* WHAT TO WORK ON
Rewrite every line of the records below as a numbered list, leaving out any blank lines.

##### ENTRIES SUPPLIED #####

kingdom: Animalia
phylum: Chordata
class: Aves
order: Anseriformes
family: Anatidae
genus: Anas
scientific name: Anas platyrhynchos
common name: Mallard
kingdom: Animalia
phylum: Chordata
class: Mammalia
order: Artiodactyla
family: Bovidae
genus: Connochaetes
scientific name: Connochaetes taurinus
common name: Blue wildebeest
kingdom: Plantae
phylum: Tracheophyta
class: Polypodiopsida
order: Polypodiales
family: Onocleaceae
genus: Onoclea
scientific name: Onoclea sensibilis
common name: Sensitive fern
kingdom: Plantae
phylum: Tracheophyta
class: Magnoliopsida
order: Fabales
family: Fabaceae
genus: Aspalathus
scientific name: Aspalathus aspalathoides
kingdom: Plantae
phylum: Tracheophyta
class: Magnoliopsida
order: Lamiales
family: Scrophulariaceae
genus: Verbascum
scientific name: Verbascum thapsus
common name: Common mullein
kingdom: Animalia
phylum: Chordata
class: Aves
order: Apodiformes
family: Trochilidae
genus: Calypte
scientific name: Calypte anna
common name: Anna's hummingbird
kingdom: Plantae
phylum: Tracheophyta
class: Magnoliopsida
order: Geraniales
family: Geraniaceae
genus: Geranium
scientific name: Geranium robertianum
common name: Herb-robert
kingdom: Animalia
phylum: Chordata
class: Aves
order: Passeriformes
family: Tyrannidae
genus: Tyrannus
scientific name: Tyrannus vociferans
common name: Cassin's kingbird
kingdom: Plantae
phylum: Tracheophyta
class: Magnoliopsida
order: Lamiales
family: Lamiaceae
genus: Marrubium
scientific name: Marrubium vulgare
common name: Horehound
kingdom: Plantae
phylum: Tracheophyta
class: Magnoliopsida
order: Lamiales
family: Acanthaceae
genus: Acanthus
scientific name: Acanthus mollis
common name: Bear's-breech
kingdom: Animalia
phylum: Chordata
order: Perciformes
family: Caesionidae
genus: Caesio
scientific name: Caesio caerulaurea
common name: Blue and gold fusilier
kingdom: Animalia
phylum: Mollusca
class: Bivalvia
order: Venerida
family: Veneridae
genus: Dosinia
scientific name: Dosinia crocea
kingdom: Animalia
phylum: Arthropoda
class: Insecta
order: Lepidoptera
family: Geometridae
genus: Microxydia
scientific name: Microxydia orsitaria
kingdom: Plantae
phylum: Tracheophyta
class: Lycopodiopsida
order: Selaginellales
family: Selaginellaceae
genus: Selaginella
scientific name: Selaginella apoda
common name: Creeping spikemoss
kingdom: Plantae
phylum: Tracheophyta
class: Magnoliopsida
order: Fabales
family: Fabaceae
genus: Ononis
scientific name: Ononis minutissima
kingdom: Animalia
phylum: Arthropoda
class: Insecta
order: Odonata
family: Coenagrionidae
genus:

#####

* TASK ANSWER
1. kingdom: Animalia
2. phylum: Chordata
3. class: Aves
4. order: Anseriformes
5. family: Anatidae
6. genus: Anas
7. scientific name: Anas platyrhynchos
8. common name: Mallard
9. kingdom: Animalia
10. phylum: Chordata
11. class: Mammalia
12. order: Artiodactyla
13. family: Bovidae
14. genus: Connochaetes
15. scientific name: Connochaetes taurinus
16. common name: Blue wildebeest
17. kingdom: Plantae
18. phylum: Tracheophyta
19. class: Polypodiopsida
20. order: Polypodiales
21. family: Onocleaceae
22. genus: Onoclea
23. scientific name: Onoclea sensibilis
24. common name: Sensitive fern
25. kingdom: Plantae
26. phylum: Tracheophyta
27. class: Magnoliopsida
28. order: Fabales
29. family: Fabaceae
30. genus: Aspalathus
31. scientific name: Aspalathus aspalathoides
32. kingdom: Plantae
33. phylum: Tracheophyta
34. class: Magnoliopsida
35. order: Lamiales
36. family: Scrophulariaceae
37. genus: Verbascum
38. scientific name: Verbascum thapsus
39. common name: Common mullein
40. kingdom: Animalia
41. phylum: Chordata
42. class: Aves
43. order: Apodiformes
44. family: Trochilidae
45. genus: Calypte
46. scientific name: Calypte anna
47. common name: Anna's hummingbird
48. kingdom: Plantae
49. phylum: Tracheophyta
50. class: Magnoliopsida
51. order: Geraniales
52. family: Geraniaceae
53. genus: Geranium
54. scientific name: Geranium robertianum
55. common name: Herb-robert
56. kingdom: Animalia
57. phylum: Chordata
58. class: Aves
59. order: Passeriformes
60. family: Tyrannidae
61. genus: Tyrannus
62. scientific name: Tyrannus vociferans
63. common name: Cassin's kingbird
64. kingdom: Plantae
65. phylum: Tracheophyta
66. class: Magnoliopsida
67. order: Lamiales
68. family: Lamiaceae
69. genus: Marrubium
70. scientific name: Marrubium vulgare
71. common name: Horehound
72. kingdom: Plantae
73. phylum: Tracheophyta
74. class: Magnoliopsida
75. order: Lamiales
76. family: Acanthaceae
77. genus: Acanthus
78. scientific name: Acanthus mollis
79. common name: Bear's-breech
80. kingdom: Animalia
81. phylum: Chordata
82. order: Perciformes
83. family: Caesionidae
84. genus: Caesio
85. scientific name: Caesio caerulaurea
86. common name: Blue and gold fusilier
87. kingdom: Animalia
88. phylum: Mollusca
89. class: Bivalvia
90. order: Venerida
91. family: Veneridae
92. genus: Dosinia
93. scientific name: Dosinia crocea
94. kingdom: Animalia
95. phylum: Arthropoda
96. class: Insecta
97. order: Lepidoptera
98. family: Geometridae
99. genus: Microxydia
100. scientific name: Microxydia orsitaria
101. kingdom: Plantae
102. phylum: Tracheophyta
103. class: Lycopodiopsida
104. order: Selaginellales
105. family: Selaginellaceae
106. genus: Selaginella
107. scientific name: Selaginella apoda
108. common name: Creeping spikemoss
109. kingdom: Plantae
110. phylum: Tracheophyta
111. class: Magnoliopsida
112. order: Fabales
113. family: Fabaceae
114. genus: Ononis
115. scientific name: Ononis minutissima
116. kingdom: Animalia
117. phylum: Arthropoda
118. class: Insecta
119. order: Odonata
120. family: Coenagrionidae
121. genus:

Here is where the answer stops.